Dan Armak posted <[EMAIL PROTECTED]>, excerpted
below,  on Sat, 02 Jul 2005 19:52:42 +0300:

> On Saturday 02 July 2005 18:47, Duncan wrote:
>> Dan Armak posted <[EMAIL PROTECTED]>, excerpted
>> below,  on Sat, 02 Jul 2005 15:33:34 +0300:
>> > At least arts is going away with kde 3.x :-)
>>
>> I read the rumors on that about a year ago, [but have] heard
>> essentially /nothing/ on it since then.
> 
> I'm hardly a reliable source on this, I can only repeat what I've seen
> on the kde-devel and kde-core-devel mailing lists

That's more than I'd seen recently, so good enough for me! =8^)
 
>> Back then, there wasn't even a solid proposal as to what would replace
>> ARTS' various functions.  The best solution seemed to be the
>> desktop.org common solution, only nobody knew [what form it would
>> ultimately take or when]. gstreamer and other possible partial
>> solutions came up as well.

********

Tasks and exercises –
1. In the mailing list excerpt, rewrite the paragraph beginning "Back then, there wasn't even a solid proposal" more briefly, keeping its main facts.
2. Summarize the mailing list excerpt in two sentences.
3. Pick up the mailing list excerpt about arts going away with kde 3.x and continue it from its last sentence.

Stored data –
********

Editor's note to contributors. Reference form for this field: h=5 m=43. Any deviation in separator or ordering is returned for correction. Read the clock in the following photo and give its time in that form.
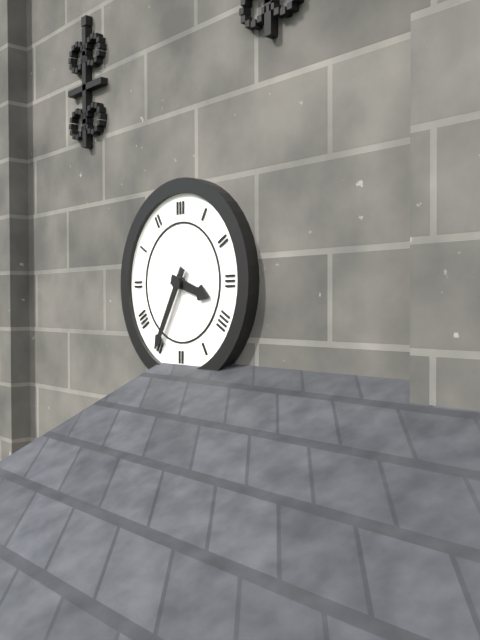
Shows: h=3 m=35
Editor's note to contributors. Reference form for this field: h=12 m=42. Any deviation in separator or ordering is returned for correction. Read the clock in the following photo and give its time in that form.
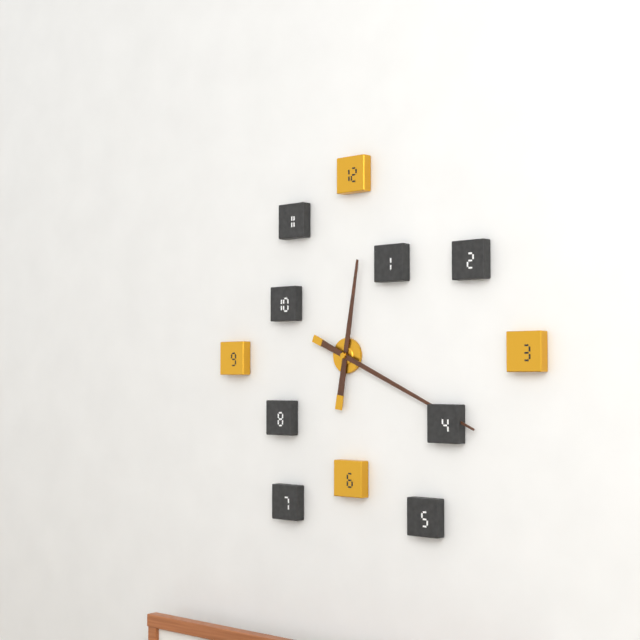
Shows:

********

Responses to the exercise –
1. At that time, nobody had firmly proposed what would replace ARTS' various functions. The desktop.org common solution seemed the best option, but nobody knew what form it would take or when. Gstreamer and other possible partial solutions were also suggested.

2. Dan Armak says arts is going away with kde 3.x, though he admits he is hardly a reliable source and is only repeating what he has seen on the kde-devel and kde-core-devel mailing lists. Duncan had read rumors of this about a year earlier but heard essentially nothing since, and back then there was no solid proposal for replacing ARTS' functions: the desktop.org common solution seemed best, and gstreamer and other partial solutions came up as well.

3.
> 
> I say aRts is going away because it's nearly or entirely unmaintained
> for a long time now and has been declared dead many times in many
> forums. AFAIK it's not been decided yet what to replace it with beyond
> what you already wrote here.

Declared dead, yes, but it's still walking among us...

> I know there's a new thingy called kdemm, but it's just a framework
> IIRC; it will still need a sound daemon doing mixing and output behind
> the scenes. The daemon is what hasn't been decided on yet, but maybe
> kdemm will support a choice of several (I've no idea if that'll happen).

Actually, that last idea, supporting several, seems to ring a bell.  I'd
seen a framework mentioned as well, but nobody knew what it would look
like originally.   However, putting the pieces (the others are little more
than side mention hints, but they fit nicely into the above, so I expect
the picture I'm getting is as decently accurate as anyone can see at this
point) together...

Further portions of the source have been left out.